Please turn the lines of the entries below into a numbered list, skipping blank lines and leaving the pictures out of your answer.

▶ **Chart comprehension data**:

((

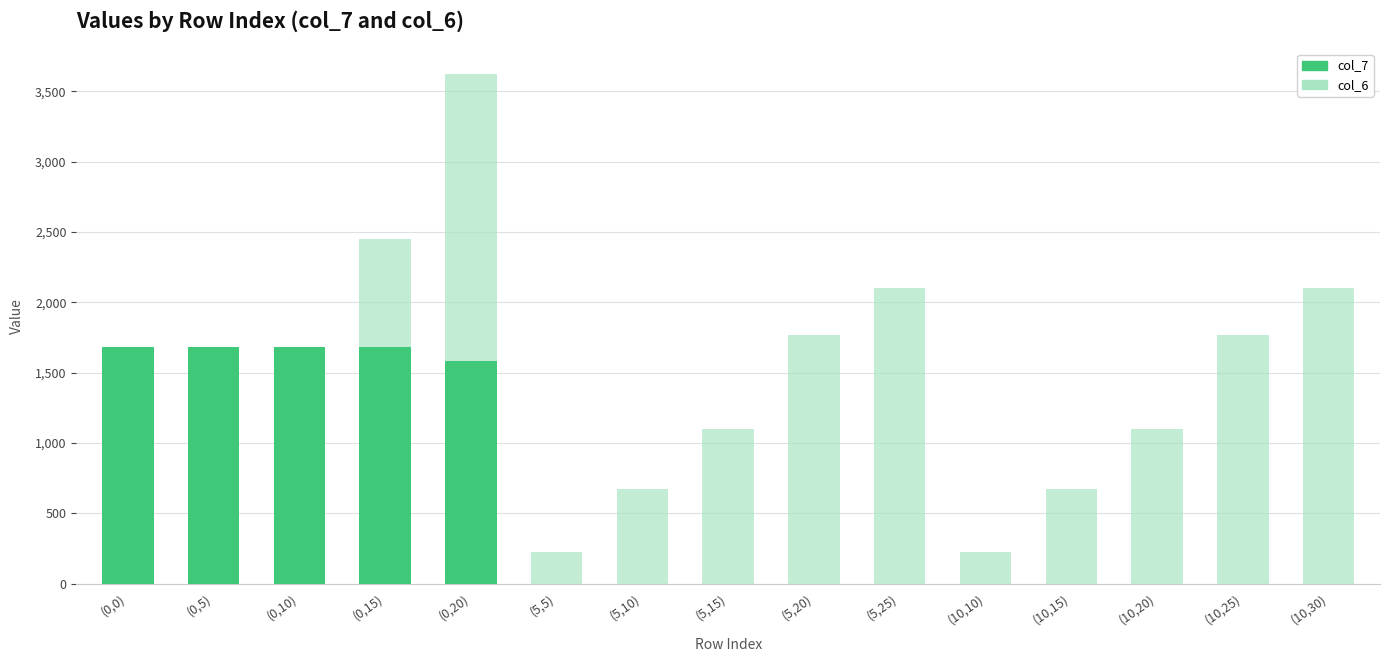

How many bars are there in each group?

2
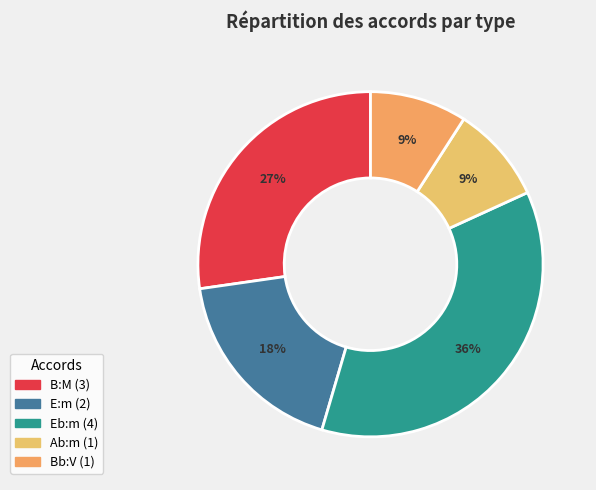

How many segments does this pie chart have?

5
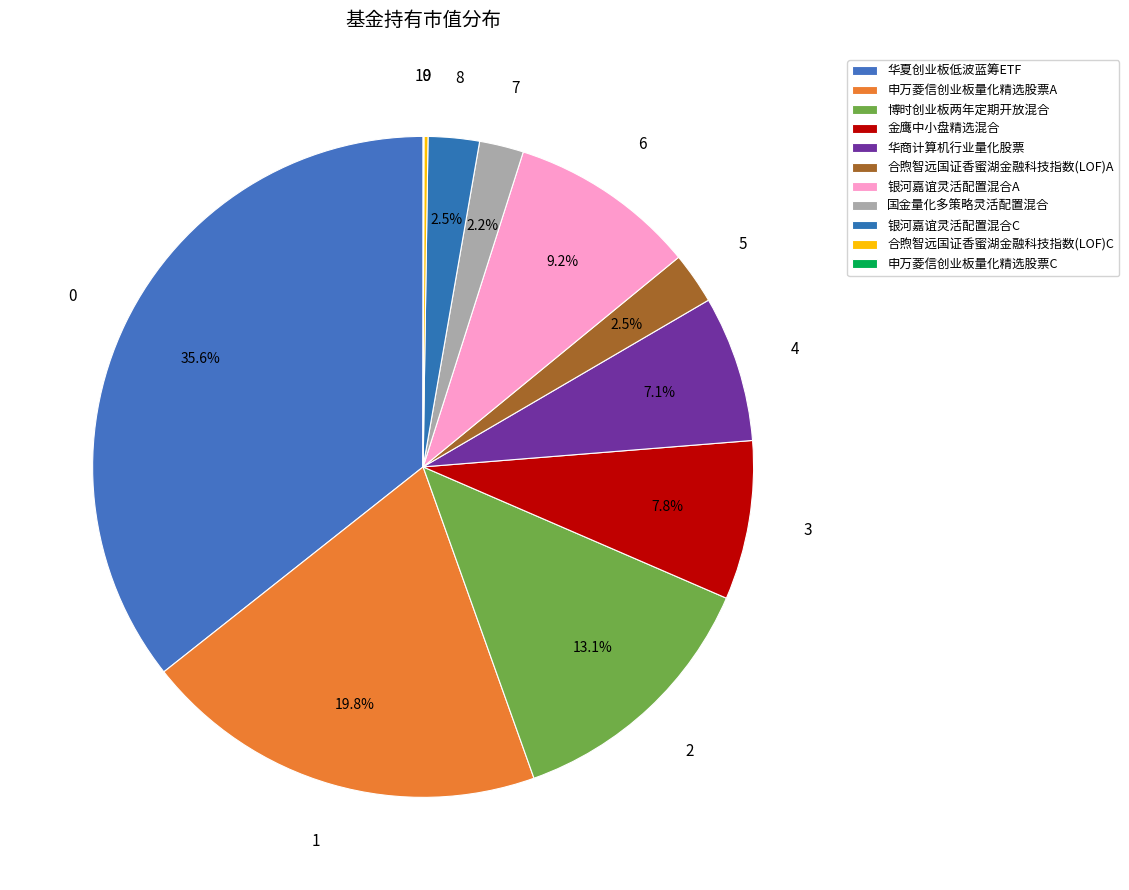

What is the largest slice in the pie chart?

华夏创业板低波蓝筹ETF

))

▶ **Reply to the exercise**:
1. How many bars are there in each group?
2. 2
3. How many segments does this pie chart have?
4. 5
5. What is the largest slice in the pie chart?
6. 华夏创业板低波蓝筹ETF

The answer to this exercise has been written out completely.